→ **Task to complete**: Only the lines from the one containing "exposure_s: 1/60" through the end of the entries are to be copied, exactly and without pictures, please.

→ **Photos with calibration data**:
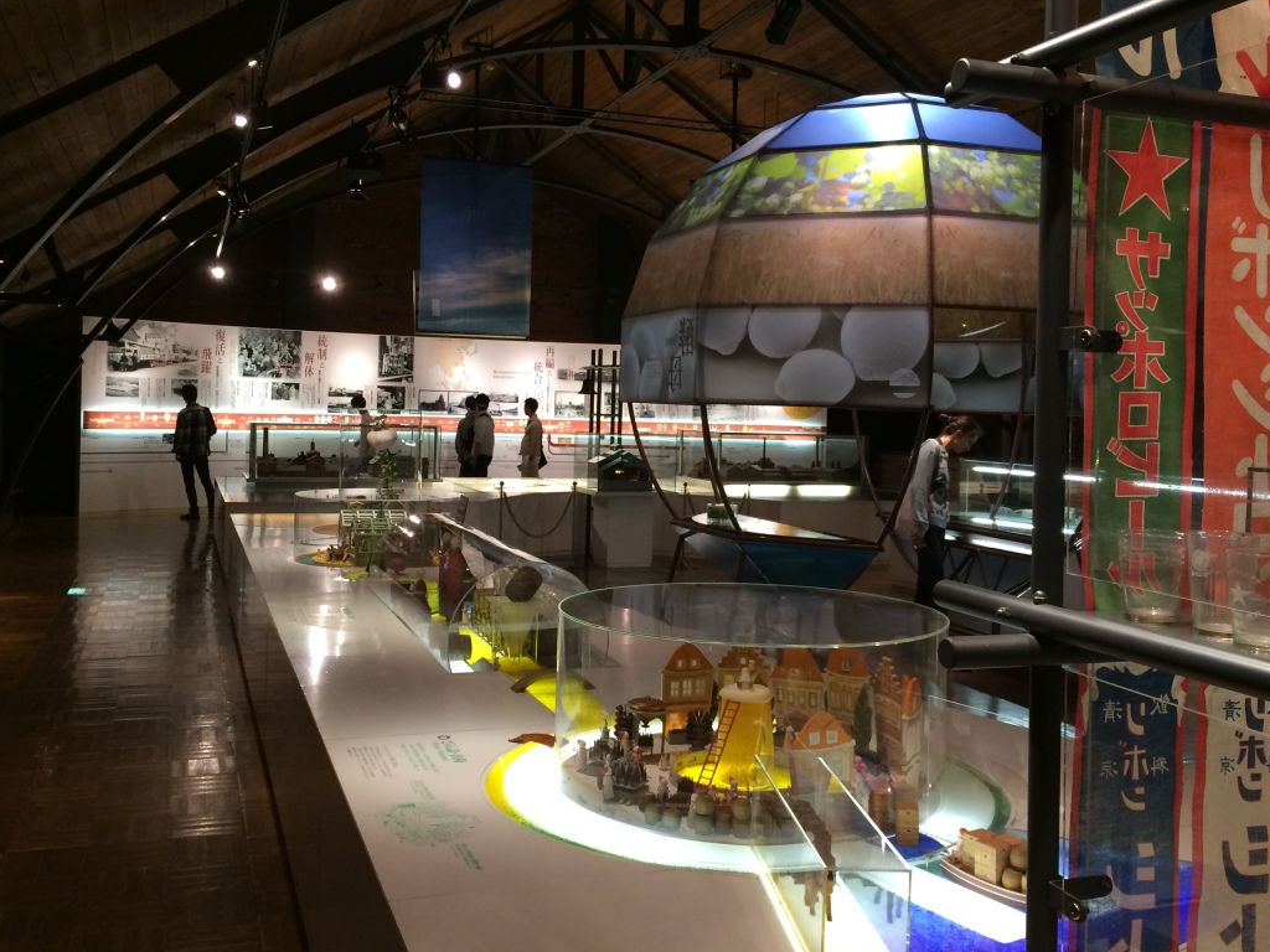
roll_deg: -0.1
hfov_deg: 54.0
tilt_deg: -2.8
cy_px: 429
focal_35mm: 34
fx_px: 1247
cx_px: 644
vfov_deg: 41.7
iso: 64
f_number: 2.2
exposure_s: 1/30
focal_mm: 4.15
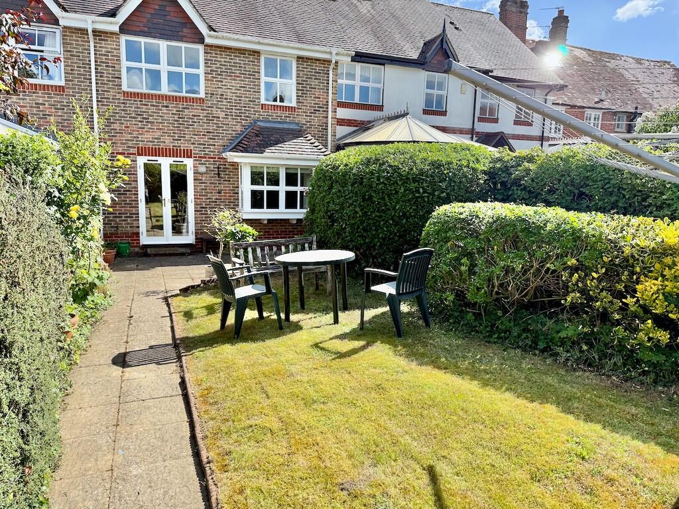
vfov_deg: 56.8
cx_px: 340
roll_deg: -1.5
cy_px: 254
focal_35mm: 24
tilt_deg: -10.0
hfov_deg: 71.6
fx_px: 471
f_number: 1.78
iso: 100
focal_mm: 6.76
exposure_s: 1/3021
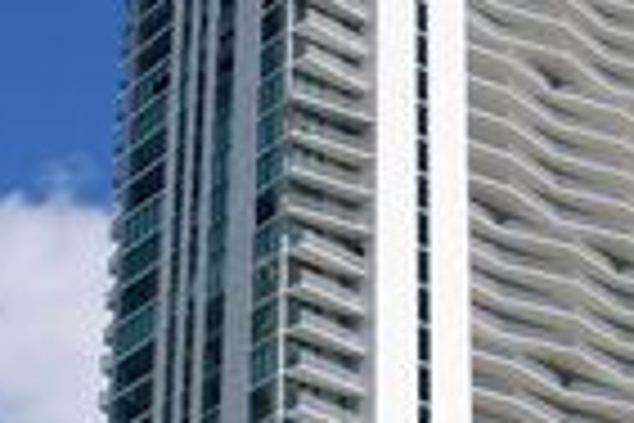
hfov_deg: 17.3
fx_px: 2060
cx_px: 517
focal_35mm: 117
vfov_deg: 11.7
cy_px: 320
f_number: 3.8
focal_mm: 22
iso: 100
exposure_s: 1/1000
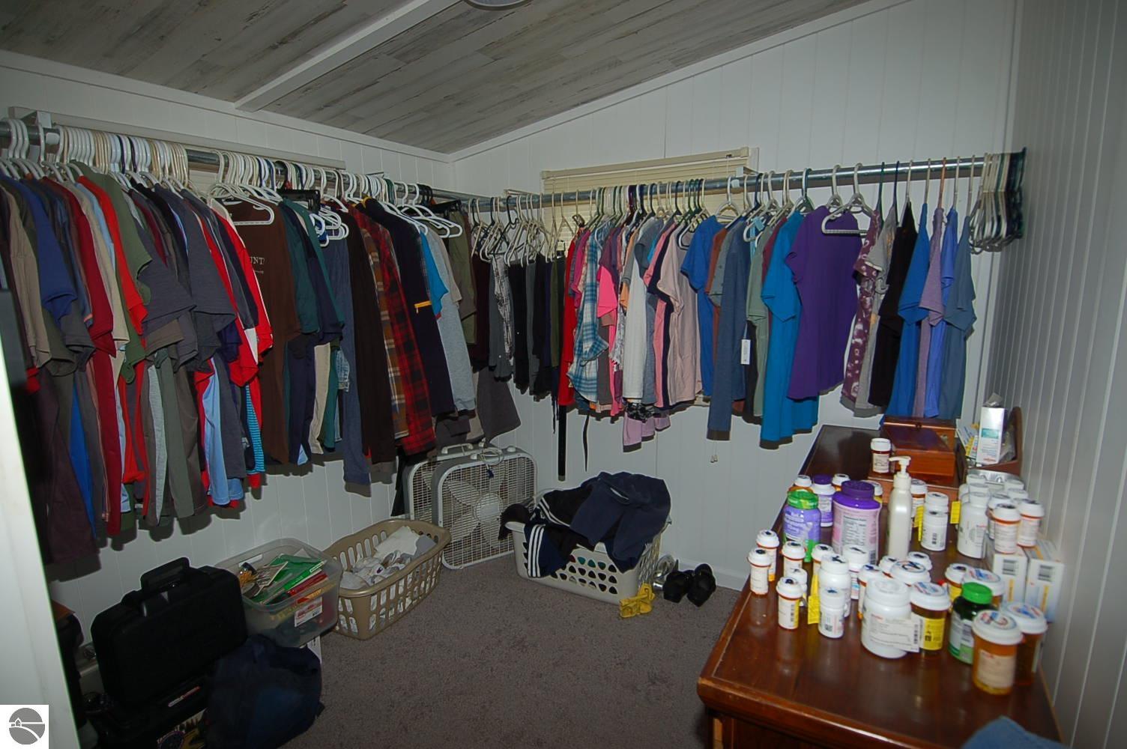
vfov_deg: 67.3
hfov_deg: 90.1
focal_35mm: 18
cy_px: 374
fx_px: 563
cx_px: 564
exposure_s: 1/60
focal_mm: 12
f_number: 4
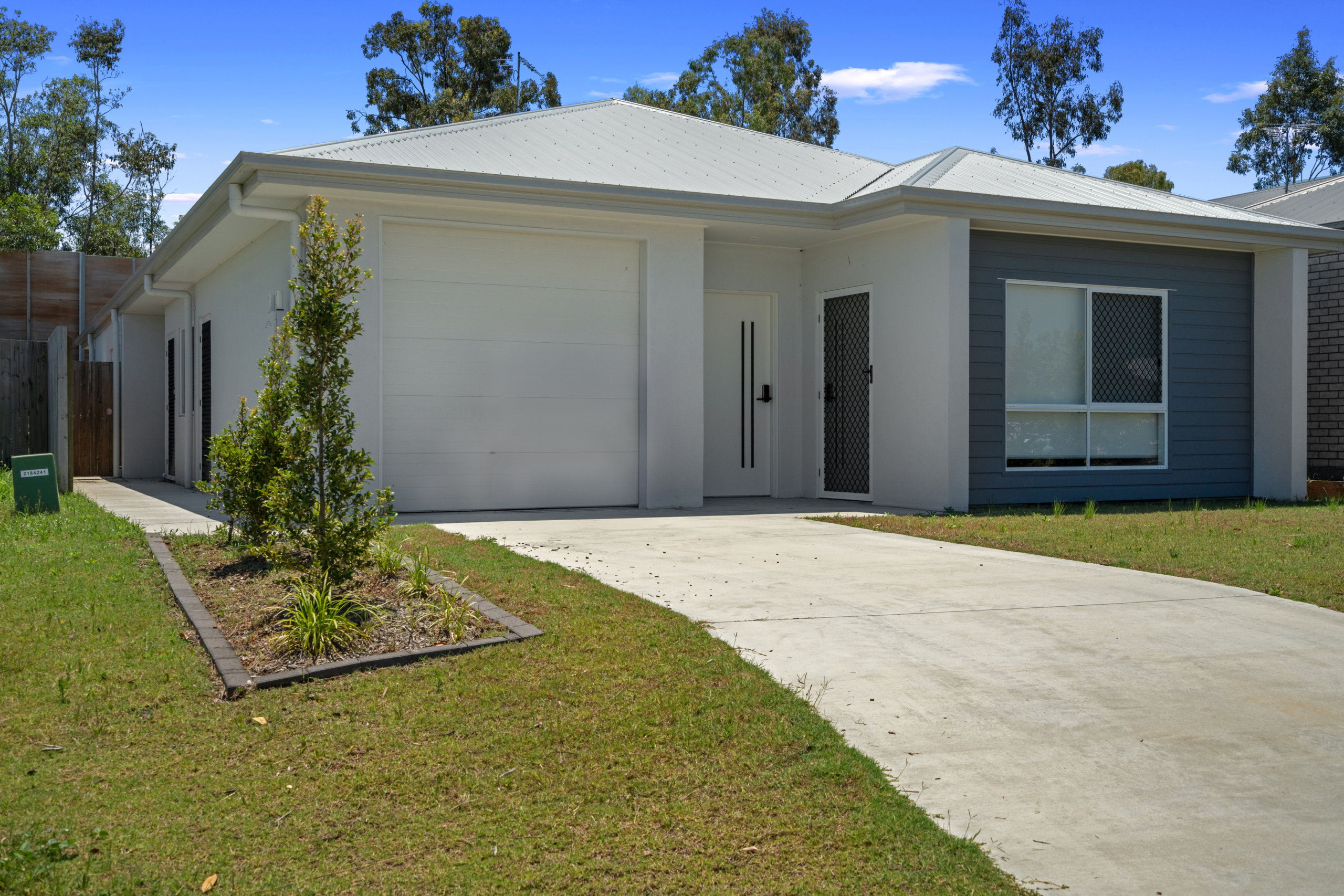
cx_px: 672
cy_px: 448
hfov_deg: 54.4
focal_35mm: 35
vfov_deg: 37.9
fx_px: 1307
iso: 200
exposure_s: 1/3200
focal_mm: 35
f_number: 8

→ **Response**:
exposure_s: 1/60
focal_mm: 12
f_number: 4
cx_px: 672
cy_px: 448
hfov_deg: 54.4
focal_35mm: 35
vfov_deg: 37.9
fx_px: 1307
iso: 200
exposure_s: 1/3200
focal_mm: 35
f_number: 8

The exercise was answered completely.